Jagaku—Dituding terkait
dengan Gerakan 30 September Partai Komunis Indonesia (G30 S PKI), sekitar
seratusan warga Kelurahan Bukik Cangang Kayu Ramang Kecamatan Guguak Panjang
Kota Bukittinggi membubarkan paksa kegiatan Diskusi Yayasan Penelitian Korban
Pembunuhan (YPKP) 65 di rumah kediaman Ketua YPKP Sumbar di kawasan Bukik
Cangang Bukittinggi, Minggu (22/2/2015).
Kecurigaan warga ini didasari hadirnya Ketua YPKP Bedjo
Untung, yang diduga adalah anak dari Letkol Untung, Pimpinan Dewan Revolusi PKI.

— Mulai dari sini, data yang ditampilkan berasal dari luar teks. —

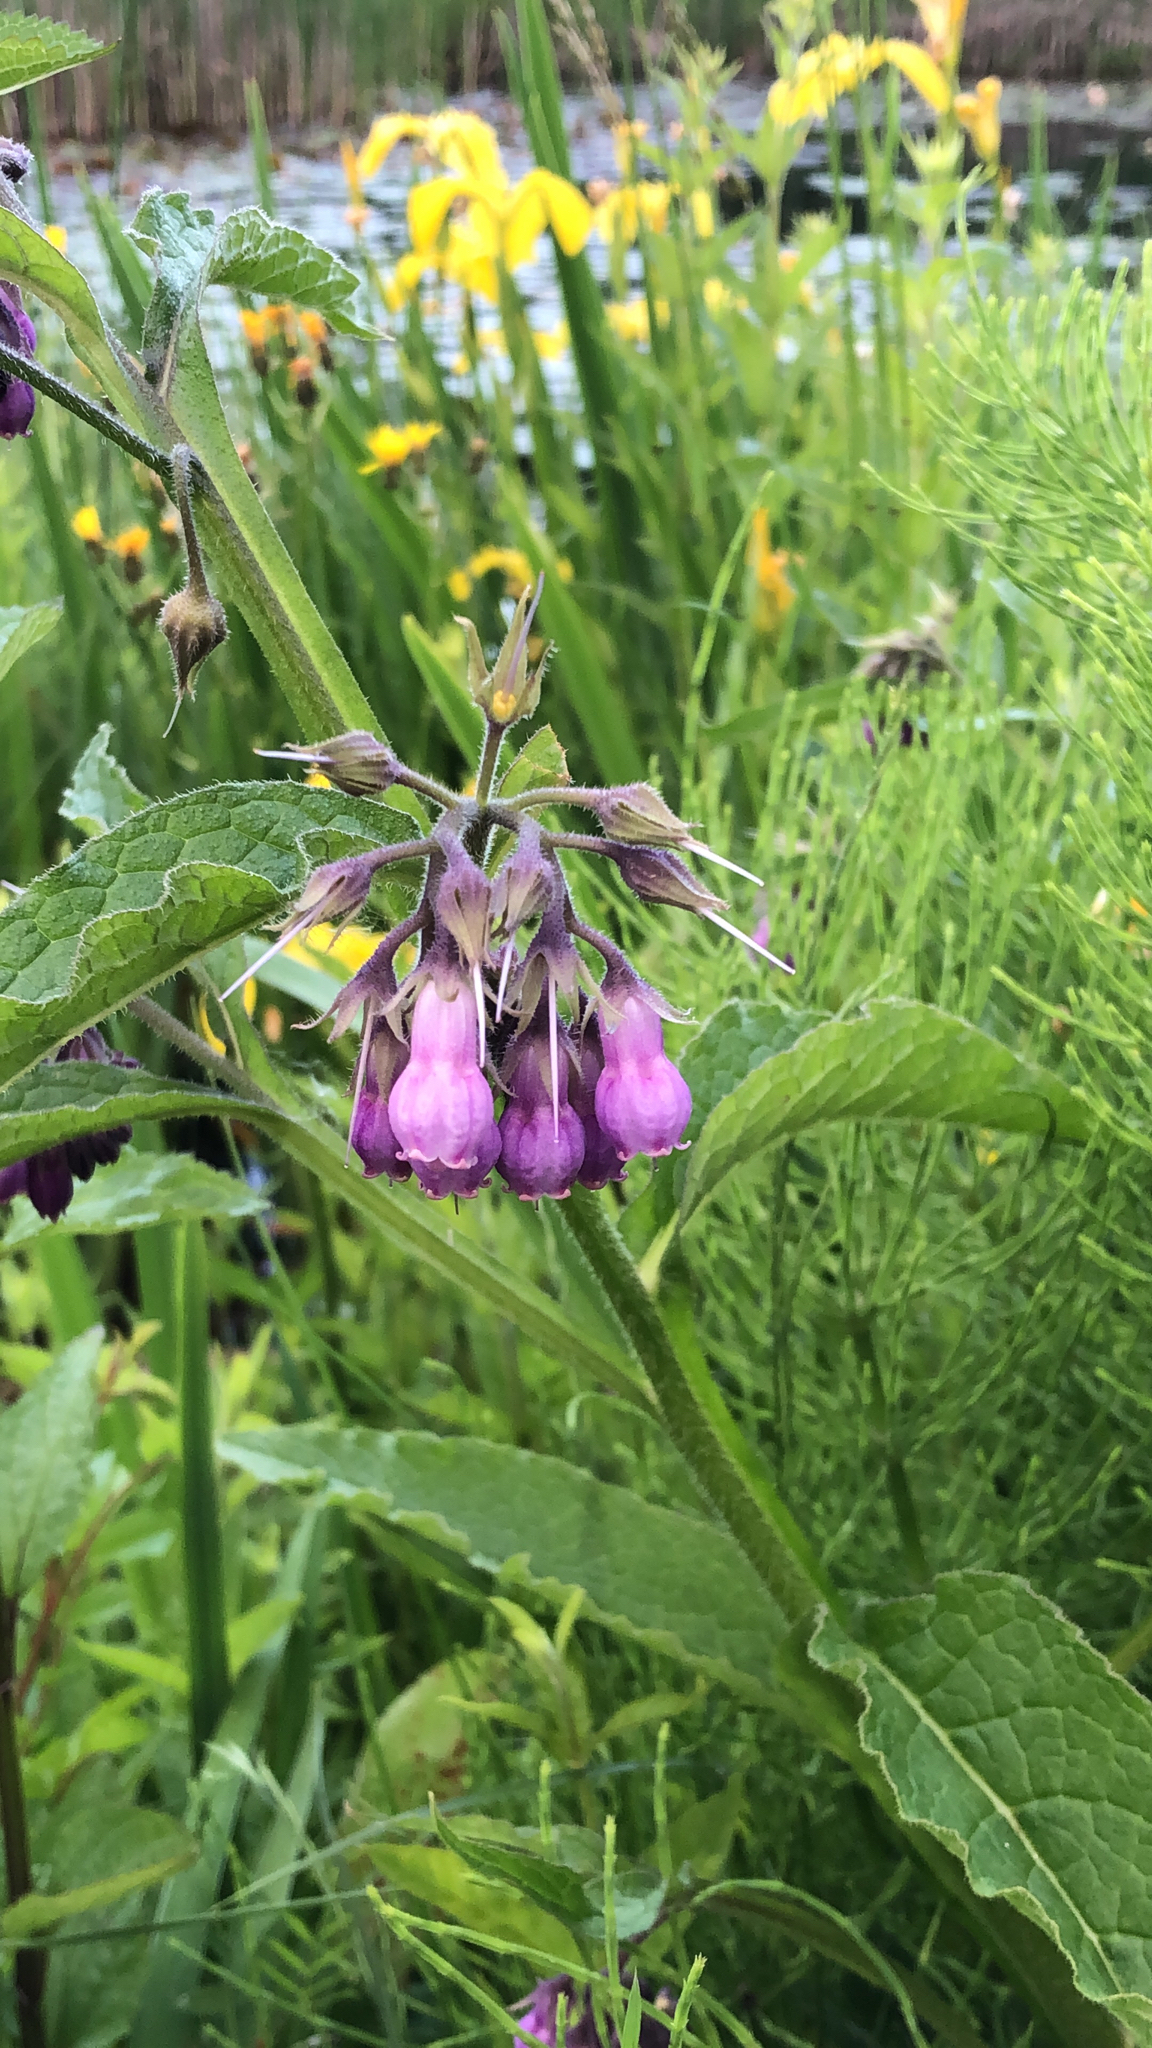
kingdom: Plantae
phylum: Tracheophyta
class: Magnoliopsida
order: Boraginales
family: Boraginaceae
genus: Symphytum
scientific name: Symphytum officinale
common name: Common comfrey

Padahal pihak YPKP telah menyebutkan bahwa Bedjo Untung tidak ada hubungan
keluarga dengan Letkol Untung. Meski demikian, warga tidak mempercayainya
begitu saja.
Dalam jadwalnya, kegiatan tersebut akan dimulai pada
pukul 10.00 WIB dan akan dikuti lebih dari seratus peserta korban kejahatan
65-66 dari berbagai daerah di Sumbar. Namun sekitar pukul 09.00 WIB para
peserta telah mulai berdatangan.
Seperti dilansir http://www.rri.co.id/,
hingga pukul 10.00 WIB peserta yang hadir berjumlah sekitar 100 orang. Kegiatan
tersebut belum bisa dimulai, karena belum ada narasumber yang datang.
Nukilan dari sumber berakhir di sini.